• hasan ali toptaş, bin hüzünlü haz'ında öyle bir anlatmıştı ki kelimeyi; bu cümledeki diğer tüm kelimeler, büyük ihtimalle, kendi kendilerini kıskanmaya başlamışlardır o andan sonra.

    "... duruşlarında kalp atışlarımızın ritmini taşıyan, kelime dediğimiz şu zavallı işaretler..."
  • ses birliği sağlayan harfler bütünü, sözcük.
  • şairlerin, yazarların mutfağı. bazılarını görmek, duymak, yazmak haz veriyor insana. böyle nasıl yapıyorlar da insanın şuracığına dokunabiliyorlar? öyle sıralanıyorlar ki tamı tamına oluyor. ne bir ses çıkarmak ne bir ses eklemek gerekiyor. elbet yazanın yeteneği bu fakat tek başlarına bile o kadar güzeller ki... hepsinin bir anlamı, anlatmak istediği bir şeyler var. ve en güzeli hepsinin anlatabildiği bir şeyler var. her insana ayrı anlatıyorlar belki ama anlatıyorlar be. kıskanıyorum bazı anlarda onları. benim anlatmak istediklerim var dilimin en ucunda. ama onları anlatacak cesaretim yok. kelimeler kadar cesur olmak istiyorum, kelimeler kadar anlamlı..
  • dört tanesinin bir araya gelmesiyle insan beyninde atom bombaları patlatabilen, düşünceyi ifade etmenin en basit aracı.
  • cam kırıkları gibidir bazen kelimeler; ağzına dolar insanın. sussan acıtır, konuşsan kanatır.
  • (bkz: otolojik)
    (bkz: heterolojik)
  • anladı, bütün olmuşlarla olanların
    ve bütün olacakların
    o kelimelerin içinde
    kendisine varmadan eskidiğini.

    *
  • suad el-hakîm, ibn'ül arabî sözlüğü'nde -kef, lam ve mim için- iki köktür; ilki "anlaşılır söz" diğeri "yara" anlamına gelir diyor. şeyh hazretleri fütûhat'ında "...bütün varlık harfler, kelimeler, sureler ve ayetlerdir; varlık büyük bir kur'andır." derken, füsus'un da da "allah'ın kelimeleri varlıkların hakikatlerinden başka bir şey değildir" buyurmuşlar. kelime; iz bırakan (yaralayan)dır.
  • cemil meriç ne çok şey söylemiş. biraz da ben ekleyeyim o zaman:

    " bir adam meçhule tırmanıyordu. sisyphos' a benziyordu uzaktan. bir adam meçhule tırmanıyordu topraktan. arkası uçurum, yanları duvar. kaç sabah güneşle selamlastilar kaç akşam yıldızlar feneri oldu bilmiyor.

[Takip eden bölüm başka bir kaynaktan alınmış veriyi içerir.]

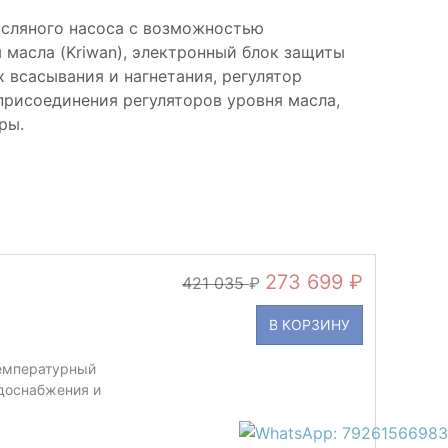
асляного насоса с возможностью
масла (Kriwan), электронный блок защиты
 всасывания и нагнетания, регулятор
присоединения регуляторов уровня масла,
ры.
273 699
421 035
В КОРЗИНУ
емпературный
доснабжения и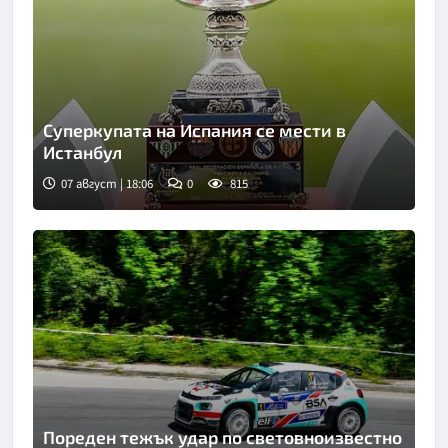
Суперкупата на Испания се мести в
Истанбул
07 август | 18:06
0
815
Снимка: X/Twitter
Пореден тежък удар по световноизвестно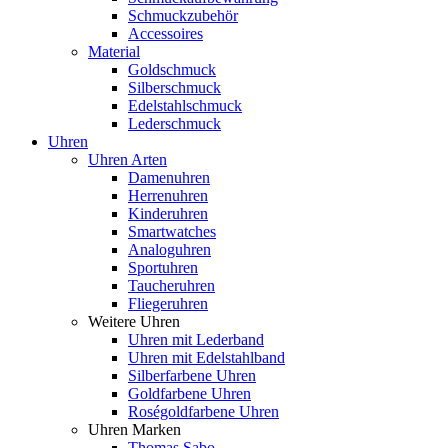
Schmuckzubehör
Accessoires
Material
Goldschmuck
Silberschmuck
Edelstahlschmuck
Lederschmuck
Uhren
Uhren Arten
Damenuhren
Herrenuhren
Kinderuhren
Smartwatches
Analoguhren
Sportuhren
Taucheruhren
Fliegeruhren
Weitere Uhren
Uhren mit Lederband
Uhren mit Edelstahlband
Silberfarbene Uhren
Goldfarbene Uhren
Roségoldfarbene Uhren
Uhren Marken
Thomas Sabo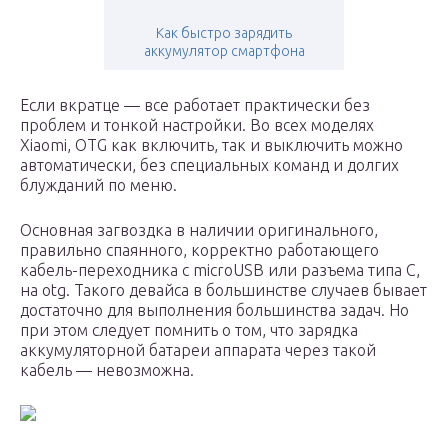
Как быстро зарядить
аккумулятор смартфона
Если вкратце — все работает практически без
проблем и тонкой настройки. Во всех моделях
Xiaomi, OTG как включить, так и выключить можно
автоматически, без специальных команд и долгих
блужданий по меню.
Основная загвоздка в наличии оригинального,
правильно спаянного, корректно работающего
кабель-переходника с microUSB или разъема типа С,
на otg. Такого девайса в большинстве случаев бывает
достаточно для выполнения большинства задач. Но
при этом следует помнить о том, что зарядка
аккумуляторной батареи аппарата через такой
кабель — невозможна.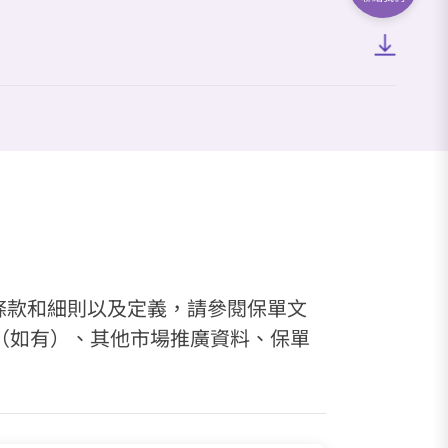
條款和細則以及定義，請參閱保單文
（如有）、其他市場推廣資料、保單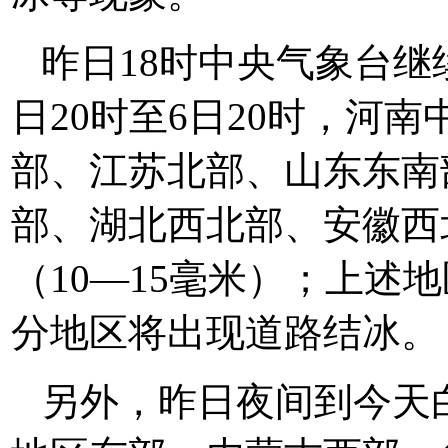
昨日18时中央气象台继
日20时至6日20时，河
部、江苏北部、山东东南
部、湖北西北部、安徽西
（10—15毫米）；上述
分地区将出现道路结冰。
另外，昨日夜间到今天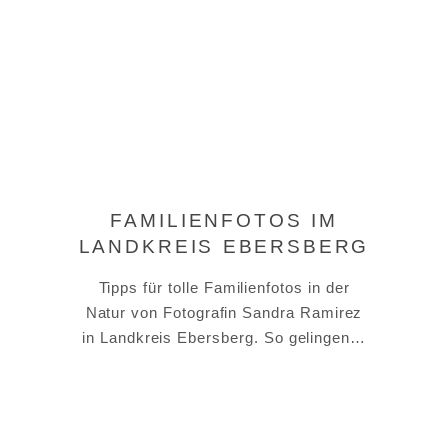
FAMILIENFOTOS IM
LANDKREIS EBERSBERG
Tipps für tolle Familienfotos in der
Natur von Fotografin Sandra Ramirez
in Landkreis Ebersberg. So gelingen…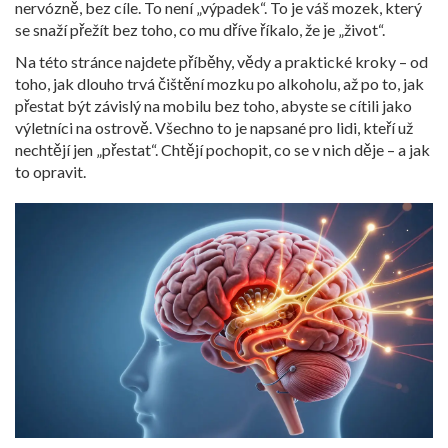
nervózně, bez cíle. To není „výpadek“. To je váš mozek, který
se snaží přežít bez toho, co mu dříve říkalo, že je „život“.
Na této stránce najdete příběhy, vědy a praktické kroky – od
toho, jak dlouho trvá čištění mozku po alkoholu, až po to, jak
přestat být závislý na mobilu bez toho, abyste se cítili jako
výletníci na ostrově. Všechno to je napsané pro lidi, kteří už
nechtějí jen „přestat“. Chtějí pochopit, co se v nich děje – a jak
to opravit.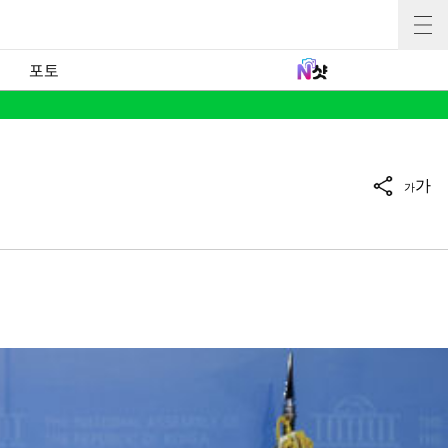
포토
가
가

    ve adam tırmanıyordu. musa'nın gözünü kamaştıran nur, kavurdu gözbebeklerini.

    adam haykırdı: nemesis nemesis! yıldırımlar gibi uluçınarlara musallat tanrıça... ben ne olemp'in sırlarını faş eden bir yarı tanrıydım ne erguvanlar içinde doğan bir prens. ama madem ki parmakların bana kadar uzandı. madem ki beni hışmına layık gördün.

    seni utandırmayacağım. ya ölüm boğacak şarkılarımı, ya elimden aldığın dünyadan daha muhteşemini yaratacağım.

    ve meçhule tırmanan adam kelime oldu. "

    daha ne olsun. .
  • bizde olmayanı tarif etmek için kullandığımız yetersiz anlamlı fiziki izlerin anlamlı sıralanışı.